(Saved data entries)
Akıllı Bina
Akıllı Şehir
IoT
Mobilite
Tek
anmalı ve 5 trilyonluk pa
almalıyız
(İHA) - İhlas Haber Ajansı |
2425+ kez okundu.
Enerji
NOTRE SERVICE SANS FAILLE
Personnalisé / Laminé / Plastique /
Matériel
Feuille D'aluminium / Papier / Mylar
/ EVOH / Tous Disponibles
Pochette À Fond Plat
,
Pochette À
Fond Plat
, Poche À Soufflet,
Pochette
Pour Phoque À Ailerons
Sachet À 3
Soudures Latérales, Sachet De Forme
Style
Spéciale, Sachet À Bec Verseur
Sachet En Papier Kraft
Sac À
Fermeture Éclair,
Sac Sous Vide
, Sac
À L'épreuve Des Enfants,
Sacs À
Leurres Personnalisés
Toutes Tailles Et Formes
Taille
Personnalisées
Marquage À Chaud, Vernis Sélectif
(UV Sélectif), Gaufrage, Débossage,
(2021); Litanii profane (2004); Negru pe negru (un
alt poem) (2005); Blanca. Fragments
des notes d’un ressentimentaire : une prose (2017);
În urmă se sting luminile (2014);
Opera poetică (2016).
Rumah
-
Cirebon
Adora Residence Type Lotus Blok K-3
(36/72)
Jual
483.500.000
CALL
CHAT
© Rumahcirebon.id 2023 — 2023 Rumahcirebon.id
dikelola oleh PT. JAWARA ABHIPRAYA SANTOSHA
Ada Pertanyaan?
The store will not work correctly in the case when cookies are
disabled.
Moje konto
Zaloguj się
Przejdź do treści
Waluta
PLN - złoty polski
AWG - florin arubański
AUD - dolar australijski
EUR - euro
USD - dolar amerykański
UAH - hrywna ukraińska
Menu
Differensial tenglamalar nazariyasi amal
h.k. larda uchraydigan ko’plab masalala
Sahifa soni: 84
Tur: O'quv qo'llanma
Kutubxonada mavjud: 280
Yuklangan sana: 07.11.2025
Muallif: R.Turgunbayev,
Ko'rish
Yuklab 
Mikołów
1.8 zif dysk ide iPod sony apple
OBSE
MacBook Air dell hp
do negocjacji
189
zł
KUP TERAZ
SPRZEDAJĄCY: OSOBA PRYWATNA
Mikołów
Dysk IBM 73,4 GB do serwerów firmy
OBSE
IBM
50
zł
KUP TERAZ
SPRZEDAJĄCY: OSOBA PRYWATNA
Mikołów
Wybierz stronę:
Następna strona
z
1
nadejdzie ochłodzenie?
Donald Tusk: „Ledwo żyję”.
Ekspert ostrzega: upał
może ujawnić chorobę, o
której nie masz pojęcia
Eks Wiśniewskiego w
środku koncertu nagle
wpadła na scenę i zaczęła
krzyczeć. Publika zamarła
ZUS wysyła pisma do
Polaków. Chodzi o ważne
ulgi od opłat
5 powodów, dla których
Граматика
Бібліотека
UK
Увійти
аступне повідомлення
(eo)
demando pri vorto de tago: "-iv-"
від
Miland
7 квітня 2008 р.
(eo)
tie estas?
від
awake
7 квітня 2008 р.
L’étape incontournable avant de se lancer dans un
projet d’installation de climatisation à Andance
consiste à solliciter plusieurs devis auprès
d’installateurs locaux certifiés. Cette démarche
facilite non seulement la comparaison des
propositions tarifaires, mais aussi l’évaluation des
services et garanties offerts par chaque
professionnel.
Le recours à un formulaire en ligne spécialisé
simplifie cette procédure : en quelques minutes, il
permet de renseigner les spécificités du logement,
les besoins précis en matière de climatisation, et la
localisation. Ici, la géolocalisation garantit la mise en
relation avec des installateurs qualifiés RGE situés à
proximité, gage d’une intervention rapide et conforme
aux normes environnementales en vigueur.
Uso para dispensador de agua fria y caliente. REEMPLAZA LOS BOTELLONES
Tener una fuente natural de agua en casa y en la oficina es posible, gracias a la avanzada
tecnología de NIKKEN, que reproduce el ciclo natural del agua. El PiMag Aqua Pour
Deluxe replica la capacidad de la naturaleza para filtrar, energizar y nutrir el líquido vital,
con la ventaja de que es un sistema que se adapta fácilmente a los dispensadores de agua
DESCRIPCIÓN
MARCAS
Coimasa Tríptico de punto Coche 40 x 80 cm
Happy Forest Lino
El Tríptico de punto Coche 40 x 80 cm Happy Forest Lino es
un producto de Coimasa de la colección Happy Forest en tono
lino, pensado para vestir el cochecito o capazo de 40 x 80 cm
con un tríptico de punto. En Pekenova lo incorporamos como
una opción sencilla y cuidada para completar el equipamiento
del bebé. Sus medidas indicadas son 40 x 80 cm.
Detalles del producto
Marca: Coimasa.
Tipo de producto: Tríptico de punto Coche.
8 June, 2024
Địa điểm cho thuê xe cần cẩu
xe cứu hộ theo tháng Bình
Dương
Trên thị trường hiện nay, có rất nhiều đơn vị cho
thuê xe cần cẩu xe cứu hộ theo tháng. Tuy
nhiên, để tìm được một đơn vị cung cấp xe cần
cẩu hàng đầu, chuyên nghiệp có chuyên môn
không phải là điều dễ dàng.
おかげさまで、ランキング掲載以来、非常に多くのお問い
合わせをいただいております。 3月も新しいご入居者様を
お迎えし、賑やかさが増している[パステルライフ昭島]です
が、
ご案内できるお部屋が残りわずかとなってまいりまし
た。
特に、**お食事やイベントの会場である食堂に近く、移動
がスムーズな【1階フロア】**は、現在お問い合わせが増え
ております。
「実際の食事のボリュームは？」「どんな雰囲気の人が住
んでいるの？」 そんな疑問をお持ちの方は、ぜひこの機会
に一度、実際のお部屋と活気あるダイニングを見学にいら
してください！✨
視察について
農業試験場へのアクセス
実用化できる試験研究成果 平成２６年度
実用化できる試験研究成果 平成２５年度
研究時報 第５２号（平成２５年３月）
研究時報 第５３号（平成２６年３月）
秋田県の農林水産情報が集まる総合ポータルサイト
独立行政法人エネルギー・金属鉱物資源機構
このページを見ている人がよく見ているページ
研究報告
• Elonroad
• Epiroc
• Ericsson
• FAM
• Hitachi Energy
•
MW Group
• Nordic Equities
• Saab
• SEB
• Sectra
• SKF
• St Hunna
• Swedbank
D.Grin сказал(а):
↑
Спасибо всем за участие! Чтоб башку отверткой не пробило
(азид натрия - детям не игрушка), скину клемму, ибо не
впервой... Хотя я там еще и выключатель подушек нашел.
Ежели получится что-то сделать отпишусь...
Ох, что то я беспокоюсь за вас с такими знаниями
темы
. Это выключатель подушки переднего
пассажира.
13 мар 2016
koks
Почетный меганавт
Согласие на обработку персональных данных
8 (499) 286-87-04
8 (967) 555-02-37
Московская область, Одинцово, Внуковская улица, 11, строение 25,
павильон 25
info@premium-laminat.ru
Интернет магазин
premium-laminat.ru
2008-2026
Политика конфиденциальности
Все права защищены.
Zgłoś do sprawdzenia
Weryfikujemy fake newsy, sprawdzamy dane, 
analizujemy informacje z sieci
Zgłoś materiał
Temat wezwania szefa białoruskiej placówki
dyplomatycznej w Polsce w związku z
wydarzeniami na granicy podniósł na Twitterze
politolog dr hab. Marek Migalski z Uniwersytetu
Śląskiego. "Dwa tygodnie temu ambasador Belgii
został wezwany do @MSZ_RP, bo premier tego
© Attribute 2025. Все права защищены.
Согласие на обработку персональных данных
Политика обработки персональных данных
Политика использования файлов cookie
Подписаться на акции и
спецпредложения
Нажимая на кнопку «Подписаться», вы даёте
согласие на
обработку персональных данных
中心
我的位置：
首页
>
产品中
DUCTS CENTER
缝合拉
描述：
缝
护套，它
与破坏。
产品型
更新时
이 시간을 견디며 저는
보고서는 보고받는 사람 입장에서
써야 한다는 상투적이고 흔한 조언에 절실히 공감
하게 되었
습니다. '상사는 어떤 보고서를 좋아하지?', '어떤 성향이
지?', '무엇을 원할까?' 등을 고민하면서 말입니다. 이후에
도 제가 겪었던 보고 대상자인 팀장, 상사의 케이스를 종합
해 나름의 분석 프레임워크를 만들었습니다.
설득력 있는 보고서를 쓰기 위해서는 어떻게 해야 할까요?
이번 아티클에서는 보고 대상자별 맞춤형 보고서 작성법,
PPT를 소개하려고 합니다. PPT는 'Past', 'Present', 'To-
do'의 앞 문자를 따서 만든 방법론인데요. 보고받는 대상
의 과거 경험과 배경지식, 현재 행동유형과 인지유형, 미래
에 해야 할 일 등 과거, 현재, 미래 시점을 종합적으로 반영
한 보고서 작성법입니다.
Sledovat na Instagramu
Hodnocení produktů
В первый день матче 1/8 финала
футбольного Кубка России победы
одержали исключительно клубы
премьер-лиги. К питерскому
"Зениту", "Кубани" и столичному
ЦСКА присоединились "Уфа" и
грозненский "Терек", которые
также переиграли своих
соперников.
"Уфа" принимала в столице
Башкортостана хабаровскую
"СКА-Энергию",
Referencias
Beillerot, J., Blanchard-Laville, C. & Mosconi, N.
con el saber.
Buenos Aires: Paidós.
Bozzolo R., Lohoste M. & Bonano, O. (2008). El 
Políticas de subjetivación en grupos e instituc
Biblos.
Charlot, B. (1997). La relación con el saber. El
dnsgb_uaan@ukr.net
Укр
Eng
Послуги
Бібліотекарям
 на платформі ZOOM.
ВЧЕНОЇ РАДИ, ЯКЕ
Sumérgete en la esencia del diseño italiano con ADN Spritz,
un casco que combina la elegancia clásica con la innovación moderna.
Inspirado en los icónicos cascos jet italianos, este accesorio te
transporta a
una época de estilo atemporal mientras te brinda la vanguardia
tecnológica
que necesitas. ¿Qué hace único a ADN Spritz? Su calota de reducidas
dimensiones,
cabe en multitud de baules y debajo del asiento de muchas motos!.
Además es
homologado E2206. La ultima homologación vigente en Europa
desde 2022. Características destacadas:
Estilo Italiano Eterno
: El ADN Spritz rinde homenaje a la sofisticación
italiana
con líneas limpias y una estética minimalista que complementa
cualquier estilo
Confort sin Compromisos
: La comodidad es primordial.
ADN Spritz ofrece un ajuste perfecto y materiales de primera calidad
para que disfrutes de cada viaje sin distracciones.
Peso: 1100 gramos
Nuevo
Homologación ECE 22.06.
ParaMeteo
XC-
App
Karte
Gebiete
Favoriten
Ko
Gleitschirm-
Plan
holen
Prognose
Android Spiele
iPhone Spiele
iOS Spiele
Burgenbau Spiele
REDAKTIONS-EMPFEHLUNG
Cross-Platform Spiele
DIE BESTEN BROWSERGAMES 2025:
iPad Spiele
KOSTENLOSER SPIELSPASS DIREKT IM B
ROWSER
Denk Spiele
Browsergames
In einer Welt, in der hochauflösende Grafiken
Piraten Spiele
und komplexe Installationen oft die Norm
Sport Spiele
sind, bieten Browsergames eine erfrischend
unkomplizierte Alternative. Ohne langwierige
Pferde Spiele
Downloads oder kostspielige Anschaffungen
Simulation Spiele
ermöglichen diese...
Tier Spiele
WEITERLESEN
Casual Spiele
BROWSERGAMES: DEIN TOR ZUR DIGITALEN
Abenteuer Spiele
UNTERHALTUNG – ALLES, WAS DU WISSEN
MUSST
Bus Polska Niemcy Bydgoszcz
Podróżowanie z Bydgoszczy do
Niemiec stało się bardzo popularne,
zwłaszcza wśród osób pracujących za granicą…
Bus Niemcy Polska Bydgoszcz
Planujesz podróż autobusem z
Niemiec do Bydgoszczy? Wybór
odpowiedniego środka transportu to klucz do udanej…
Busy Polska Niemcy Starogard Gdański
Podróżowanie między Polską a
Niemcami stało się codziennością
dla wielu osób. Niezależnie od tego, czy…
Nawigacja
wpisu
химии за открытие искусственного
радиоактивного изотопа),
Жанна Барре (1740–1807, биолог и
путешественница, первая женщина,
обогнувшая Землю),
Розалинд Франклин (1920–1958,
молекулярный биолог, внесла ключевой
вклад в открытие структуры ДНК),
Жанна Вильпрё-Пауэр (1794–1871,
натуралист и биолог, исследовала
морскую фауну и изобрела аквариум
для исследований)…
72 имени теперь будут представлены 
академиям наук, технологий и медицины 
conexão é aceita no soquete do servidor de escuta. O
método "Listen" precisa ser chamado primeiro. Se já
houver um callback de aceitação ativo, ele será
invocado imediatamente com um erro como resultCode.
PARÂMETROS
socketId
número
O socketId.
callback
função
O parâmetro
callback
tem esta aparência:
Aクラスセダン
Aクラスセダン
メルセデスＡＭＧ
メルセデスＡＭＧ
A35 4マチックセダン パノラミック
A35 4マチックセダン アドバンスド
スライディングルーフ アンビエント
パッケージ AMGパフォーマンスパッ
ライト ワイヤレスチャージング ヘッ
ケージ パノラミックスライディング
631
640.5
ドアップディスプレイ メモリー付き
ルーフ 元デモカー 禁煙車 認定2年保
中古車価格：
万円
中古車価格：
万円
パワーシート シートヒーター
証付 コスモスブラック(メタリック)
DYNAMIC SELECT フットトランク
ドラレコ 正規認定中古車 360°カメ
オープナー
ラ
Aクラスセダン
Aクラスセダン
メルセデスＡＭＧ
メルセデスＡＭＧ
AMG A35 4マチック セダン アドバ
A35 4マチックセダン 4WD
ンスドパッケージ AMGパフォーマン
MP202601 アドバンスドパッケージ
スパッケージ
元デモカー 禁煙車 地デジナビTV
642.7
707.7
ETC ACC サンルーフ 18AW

WORK ORDER:
Please output the part of the listing that opens with its first line and closes with the line containing "środku koncertu nagle", copied word for word with both of those lines included.

EXERCISE RESULT:
Akıllı Bina
Akıllı Şehir
IoT
Mobilite
Tek
anmalı ve 5 trilyonluk pa
almalıyız
(İHA) - İhlas Haber Ajansı |
2425+ kez okundu.
Enerji
NOTRE SERVICE SANS FAILLE
Personnalisé / Laminé / Plastique /
Matériel
Feuille D'aluminium / Papier / Mylar
/ EVOH / Tous Disponibles
Pochette À Fond Plat
,
Pochette À
Fond Plat
, Poche À Soufflet,
Pochette
Pour Phoque À Ailerons
Sachet À 3
Soudures Latérales, Sachet De Forme
Style
Spéciale, Sachet À Bec Verseur
Sachet En Papier Kraft
Sac À
Fermeture Éclair,
Sac Sous Vide
, Sac
À L'épreuve Des Enfants,
Sacs À
Leurres Personnalisés
Toutes Tailles Et Formes
Taille
Personnalisées
Marquage À Chaud, Vernis Sélectif
(UV Sélectif), Gaufrage, Débossage,
(2021); Litanii profane (2004); Negru pe negru (un
alt poem) (2005); Blanca. Fragments
des notes d’un ressentimentaire : une prose (2017);
În urmă se sting luminile (2014);
Opera poetică (2016).
Rumah
-
Cirebon
Adora Residence Type Lotus Blok K-3
(36/72)
Jual
483.500.000
CALL
CHAT
© Rumahcirebon.id 2023 — 2023 Rumahcirebon.id
dikelola oleh PT. JAWARA ABHIPRAYA SANTOSHA
Ada Pertanyaan?
The store will not work correctly in the case when cookies are
disabled.
Moje konto
Zaloguj się
Przejdź do treści
Waluta
PLN - złoty polski
AWG - florin arubański
AUD - dolar australijski
EUR - euro
USD - dolar amerykański
UAH - hrywna ukraińska
Menu
Differensial tenglamalar nazariyasi amal
h.k. larda uchraydigan ko’plab masalala
Sahifa soni: 84
Tur: O'quv qo'llanma
Kutubxonada mavjud: 280
Yuklangan sana: 07.11.2025
Muallif: R.Turgunbayev,
Ko'rish
Yuklab 
Mikołów
1.8 zif dysk ide iPod sony apple
OBSE
MacBook Air dell hp
do negocjacji
189
zł
KUP TERAZ
SPRZEDAJĄCY: OSOBA PRYWATNA
Mikołów
Dysk IBM 73,4 GB do serwerów firmy
OBSE
IBM
50
zł
KUP TERAZ
SPRZEDAJĄCY: OSOBA PRYWATNA
Mikołów
Wybierz stronę:
Następna strona
z
1
nadejdzie ochłodzenie?
Donald Tusk: „Ledwo żyję”.
Ekspert ostrzega: upał
może ujawnić chorobę, o
której nie masz pojęcia
Eks Wiśniewskiego w
środku koncertu nagle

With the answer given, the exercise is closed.